She really doesn’t have time to fly home for the reunion, anyway. Not even if she wanted to, which she _definitely_ doesn’t. No matter how many times Bianca opines that working at a non-profit isn't a ‘real job’— _of course_ Kat can take three weeks off to go to Paris fashion week with her _only sister—_ she does have real responsibilities.

She'd sort of slid sideways into the job writing grants for Meinm Group. During her senior year abroad, Kat had volunteered on the ground in Phuket, working in the office where funds were given out to female entrepreneurs and helping the women navigate the seemingly unending obstacles they faced in getting their businesses off the ground. It had been a powerful experience, but she hadn’t realized until she was six credits deep into the PhD track at the University of Chicago’s women's studies program that she'd developed a passion for meaningful work—a passion that analyzing the feminist undertones of classic literature wasn’t fulfilling. She’d quit the doctoral program and begged for a job in Meinm’s grant writing program. Chasing down money was tough, but the constant relentless sell of the grant cycle proved no challenge at all when she thought about the impact those funds would have.

The F express train screeches to a stop in her neighborhood in Brooklyn and Kat expertly threads her ways through the crowds and starts the short walk home from the Church Street station without much mental effort.

So yeah, a job she loves. Vacation time she can’t take without her department falling weeks behind. Grant proposals to write that might mean life or death for women in the developing world and a boss who seems to prefer paying her when she’s actually in the office. Add all of that to her ZERO desire whatsoever to return to Seattle and Bianca's reunion fantasy has no place in the real world. 

Not a new tendency on the part of her sister.

Kat throws her bag down on the couch of her Brooklyn apartment and yells for her roommate. There's no answer; Shareen must be still be at Maimonides working the insane hours of a medical intern.

Thai take-out for one it is.

Mmm...the sweet taste of independence. 

_______________ 

  

From Bianca, 7:16pm:  
You should quit your job.

From Kat, 8:22pm:  
I love my job.

From Bianca, 8:24pm:  
You hate your job.

From Kat, 8:25pm:  
Noooo...I love my job. I’m pretty sure we’ve discussed this.

From Bianca, 8:25pm:  
Boo. Quit and come to the reunion.

_______________

****

Most Thursdays the office closes at four, leaving Kat with a significantly less crowded commute and an extra hour in which to play her guitar with the windows open before her roommate gets home.
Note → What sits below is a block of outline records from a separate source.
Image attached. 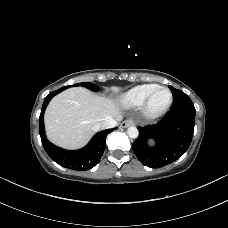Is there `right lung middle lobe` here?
Wrapping results in <instances>:
<instances>
[{
    "mask_svg": "<svg viewBox=\"0 0 228 228\" xmlns=\"http://www.w3.org/2000/svg\"><path fill=\"white\" fill-rule=\"evenodd\" d=\"M73 86H79V84L77 83V84H74V85L66 86V87H63L61 89L65 90V89H67L69 87H73ZM81 86L86 87V88H88V89H90L92 91H98L99 90L98 86H96L95 84L90 83V82H82Z\"/></svg>",
    "mask_w": 228,
    "mask_h": 228,
    "instance_id": "dd1d6c3e",
    "label": "right lung middle lobe"
}]
</instances>
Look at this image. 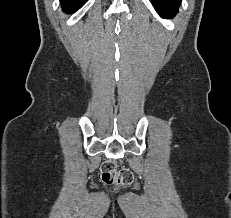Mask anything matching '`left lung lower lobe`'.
Listing matches in <instances>:
<instances>
[{
  "instance_id": "obj_1",
  "label": "left lung lower lobe",
  "mask_w": 231,
  "mask_h": 218,
  "mask_svg": "<svg viewBox=\"0 0 231 218\" xmlns=\"http://www.w3.org/2000/svg\"><path fill=\"white\" fill-rule=\"evenodd\" d=\"M162 16H173L178 12L182 0H150Z\"/></svg>"
}]
</instances>
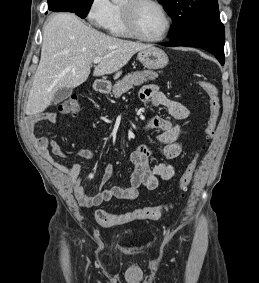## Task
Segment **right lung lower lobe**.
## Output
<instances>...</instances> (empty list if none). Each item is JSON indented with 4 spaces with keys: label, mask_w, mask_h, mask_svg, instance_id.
I'll return each instance as SVG.
<instances>
[{
    "label": "right lung lower lobe",
    "mask_w": 259,
    "mask_h": 283,
    "mask_svg": "<svg viewBox=\"0 0 259 283\" xmlns=\"http://www.w3.org/2000/svg\"><path fill=\"white\" fill-rule=\"evenodd\" d=\"M49 10L54 12H77L79 0H48Z\"/></svg>",
    "instance_id": "98d812e1"
}]
</instances>
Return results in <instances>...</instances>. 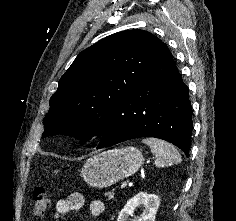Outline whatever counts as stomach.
I'll return each instance as SVG.
<instances>
[{
	"label": "stomach",
	"instance_id": "0dacf381",
	"mask_svg": "<svg viewBox=\"0 0 236 221\" xmlns=\"http://www.w3.org/2000/svg\"><path fill=\"white\" fill-rule=\"evenodd\" d=\"M143 162L136 147L107 150L87 159L81 175L89 186L106 188L136 173Z\"/></svg>",
	"mask_w": 236,
	"mask_h": 221
}]
</instances>
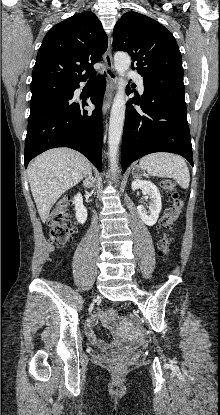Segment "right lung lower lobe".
Masks as SVG:
<instances>
[{"instance_id": "obj_1", "label": "right lung lower lobe", "mask_w": 220, "mask_h": 415, "mask_svg": "<svg viewBox=\"0 0 220 415\" xmlns=\"http://www.w3.org/2000/svg\"><path fill=\"white\" fill-rule=\"evenodd\" d=\"M78 87L79 82L74 83L66 95L31 108L25 139V168L38 154L65 146L84 154L101 171L102 100L106 79L99 75L88 93V98L96 106L92 113L82 109L87 105L86 98L82 102L73 98Z\"/></svg>"}]
</instances>
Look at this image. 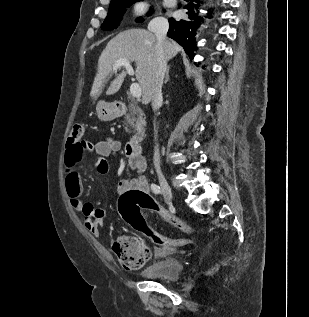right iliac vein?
I'll return each mask as SVG.
<instances>
[{
    "instance_id": "right-iliac-vein-1",
    "label": "right iliac vein",
    "mask_w": 309,
    "mask_h": 317,
    "mask_svg": "<svg viewBox=\"0 0 309 317\" xmlns=\"http://www.w3.org/2000/svg\"><path fill=\"white\" fill-rule=\"evenodd\" d=\"M158 180L166 199L168 200V202H172V199H173L172 190L165 176L161 172H158Z\"/></svg>"
}]
</instances>
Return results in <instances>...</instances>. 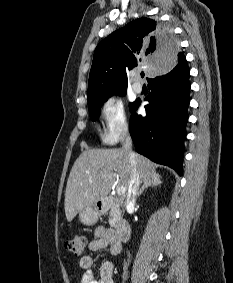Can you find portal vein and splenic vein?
Listing matches in <instances>:
<instances>
[{
  "instance_id": "18ae733b",
  "label": "portal vein and splenic vein",
  "mask_w": 233,
  "mask_h": 283,
  "mask_svg": "<svg viewBox=\"0 0 233 283\" xmlns=\"http://www.w3.org/2000/svg\"><path fill=\"white\" fill-rule=\"evenodd\" d=\"M125 191H126V189H125L124 186L121 185V186H118V187H117V194H118V195L124 194Z\"/></svg>"
}]
</instances>
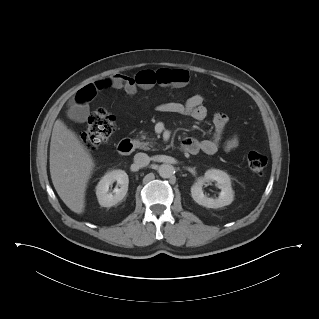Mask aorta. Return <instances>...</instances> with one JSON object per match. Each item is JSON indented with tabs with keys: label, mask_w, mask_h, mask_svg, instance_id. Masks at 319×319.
<instances>
[{
	"label": "aorta",
	"mask_w": 319,
	"mask_h": 319,
	"mask_svg": "<svg viewBox=\"0 0 319 319\" xmlns=\"http://www.w3.org/2000/svg\"><path fill=\"white\" fill-rule=\"evenodd\" d=\"M158 173L162 178H170L174 174V167L170 164H162L158 168Z\"/></svg>",
	"instance_id": "1"
}]
</instances>
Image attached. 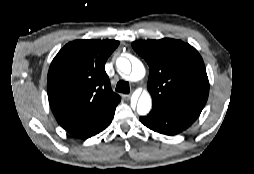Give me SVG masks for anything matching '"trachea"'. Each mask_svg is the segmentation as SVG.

Often, she also uses the time to have extended conversations with Mandella—who still lives in Seattle and works as an intern in an art museum run out of the back of a coffee house.

Today, as usual, they canvass the old high school stories and rant comfortably about the vacuousness of modern politics, interspersed with updates about Mandella's work on her latest sculpture installation (un-ending) and teasing probes about Kat’s love life (non-existent).
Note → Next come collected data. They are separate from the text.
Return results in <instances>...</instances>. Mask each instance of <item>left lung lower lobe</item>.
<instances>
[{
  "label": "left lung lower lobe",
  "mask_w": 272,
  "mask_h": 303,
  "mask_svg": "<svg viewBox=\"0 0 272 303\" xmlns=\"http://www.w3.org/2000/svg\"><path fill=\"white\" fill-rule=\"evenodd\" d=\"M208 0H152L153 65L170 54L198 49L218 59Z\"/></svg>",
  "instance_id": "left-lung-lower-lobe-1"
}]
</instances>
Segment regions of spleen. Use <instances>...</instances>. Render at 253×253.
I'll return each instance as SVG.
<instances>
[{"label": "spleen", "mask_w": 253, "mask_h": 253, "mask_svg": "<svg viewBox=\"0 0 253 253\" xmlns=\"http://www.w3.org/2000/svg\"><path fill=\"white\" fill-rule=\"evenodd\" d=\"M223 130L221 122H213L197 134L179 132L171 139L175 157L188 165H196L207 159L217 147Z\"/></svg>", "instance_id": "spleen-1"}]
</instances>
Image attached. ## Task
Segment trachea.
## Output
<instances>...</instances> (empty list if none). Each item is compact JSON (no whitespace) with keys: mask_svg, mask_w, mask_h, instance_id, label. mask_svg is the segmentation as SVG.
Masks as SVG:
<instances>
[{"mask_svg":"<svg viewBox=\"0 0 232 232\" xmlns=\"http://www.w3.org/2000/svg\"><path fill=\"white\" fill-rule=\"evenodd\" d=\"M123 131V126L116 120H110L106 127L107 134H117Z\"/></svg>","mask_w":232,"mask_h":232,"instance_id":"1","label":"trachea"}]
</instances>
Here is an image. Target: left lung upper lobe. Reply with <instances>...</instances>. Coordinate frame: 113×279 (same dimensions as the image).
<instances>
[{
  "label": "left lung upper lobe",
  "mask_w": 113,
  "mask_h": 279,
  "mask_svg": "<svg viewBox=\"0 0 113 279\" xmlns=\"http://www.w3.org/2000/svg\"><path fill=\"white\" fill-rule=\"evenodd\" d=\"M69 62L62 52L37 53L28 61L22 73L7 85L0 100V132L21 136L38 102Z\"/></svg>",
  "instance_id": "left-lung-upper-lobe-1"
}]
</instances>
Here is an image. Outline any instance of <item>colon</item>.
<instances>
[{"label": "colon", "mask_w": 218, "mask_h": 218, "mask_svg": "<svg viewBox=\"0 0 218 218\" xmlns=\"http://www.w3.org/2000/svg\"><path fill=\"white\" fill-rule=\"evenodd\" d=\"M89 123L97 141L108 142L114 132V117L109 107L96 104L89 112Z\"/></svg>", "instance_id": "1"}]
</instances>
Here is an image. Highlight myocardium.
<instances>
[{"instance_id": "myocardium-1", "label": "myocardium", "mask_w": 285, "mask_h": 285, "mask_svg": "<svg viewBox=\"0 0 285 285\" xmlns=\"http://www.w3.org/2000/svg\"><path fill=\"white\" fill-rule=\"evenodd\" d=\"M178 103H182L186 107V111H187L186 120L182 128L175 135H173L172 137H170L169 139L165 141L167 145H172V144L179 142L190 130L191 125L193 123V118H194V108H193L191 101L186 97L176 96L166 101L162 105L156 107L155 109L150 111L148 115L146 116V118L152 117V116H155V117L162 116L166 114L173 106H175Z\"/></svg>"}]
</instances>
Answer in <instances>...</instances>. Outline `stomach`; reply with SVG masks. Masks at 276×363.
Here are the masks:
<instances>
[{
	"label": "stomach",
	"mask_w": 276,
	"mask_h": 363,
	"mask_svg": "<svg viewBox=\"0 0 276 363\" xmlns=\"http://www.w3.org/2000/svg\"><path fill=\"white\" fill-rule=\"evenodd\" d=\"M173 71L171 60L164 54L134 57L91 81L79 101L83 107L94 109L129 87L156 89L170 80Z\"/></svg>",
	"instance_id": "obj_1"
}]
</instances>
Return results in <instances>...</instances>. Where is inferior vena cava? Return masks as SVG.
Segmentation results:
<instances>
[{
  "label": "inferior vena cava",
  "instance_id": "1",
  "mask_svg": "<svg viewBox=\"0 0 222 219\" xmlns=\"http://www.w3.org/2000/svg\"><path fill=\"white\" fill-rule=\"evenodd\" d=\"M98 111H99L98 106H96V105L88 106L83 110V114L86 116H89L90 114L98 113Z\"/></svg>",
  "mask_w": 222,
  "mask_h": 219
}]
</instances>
They catch up in person, too, when she’s home, but Bianca wasn’t exaggerating when she said that had been a while. The last few years have been inordinately busy.

Still, there’s really no point in going to the reunion. She _does_ talk to everyone from high school who she wants to keep up with—well, everyone who's likely to be there, anyway. Mandella, Bianca, of course, the occasional Facebook chat with some of the girls from the soccer team.  It’s not like she has any nostalgia for the bad old days.

And there’s no way Patrick’ll show.

 _God._ Kat strums an angry E chord. _I hate that I’m even still thinking about him._ It’s been years. High school is, thankfully, in the rearview mirror. Something so far removed from her current, adult, life that it barely even registers.

What, is she supposed to hop on a plane just to see how fat Joey Donner has gotten in the last ten years?

_______________ 

 

From Bianca, 10:38pm:  
Kat

From Kat, 10:39pm:  
Wow, I’m missing my emoji alter ego. What’s up?

From Bianca, 10:39pm:  
Come home.

From Kat, 10:40pm:  
I told you, I'm not coming to the reunion.

From Bianca, 10:40pm:  
I know.

From Bianca, 10:40pm:  
This is different.

From Bianca, 10:41pm:  
Dad’s got something he wants to tell us. I think it’s an emergency.

From Kat, 10:41pm:  
What!? He hasn’t called me. What’s going on?

From Bianca, 10:42pm:  
Nothing scary-bad, I don’t think. He’s not sick or anything. But...can you come home?

From Kat, 10:43pm:   
I’ll be on a plane tomorrow.

_______________

The Dallas-Fort-Worth airport is Hell. That's the only possible explanation. Hell, complete with five semi-circular terminals.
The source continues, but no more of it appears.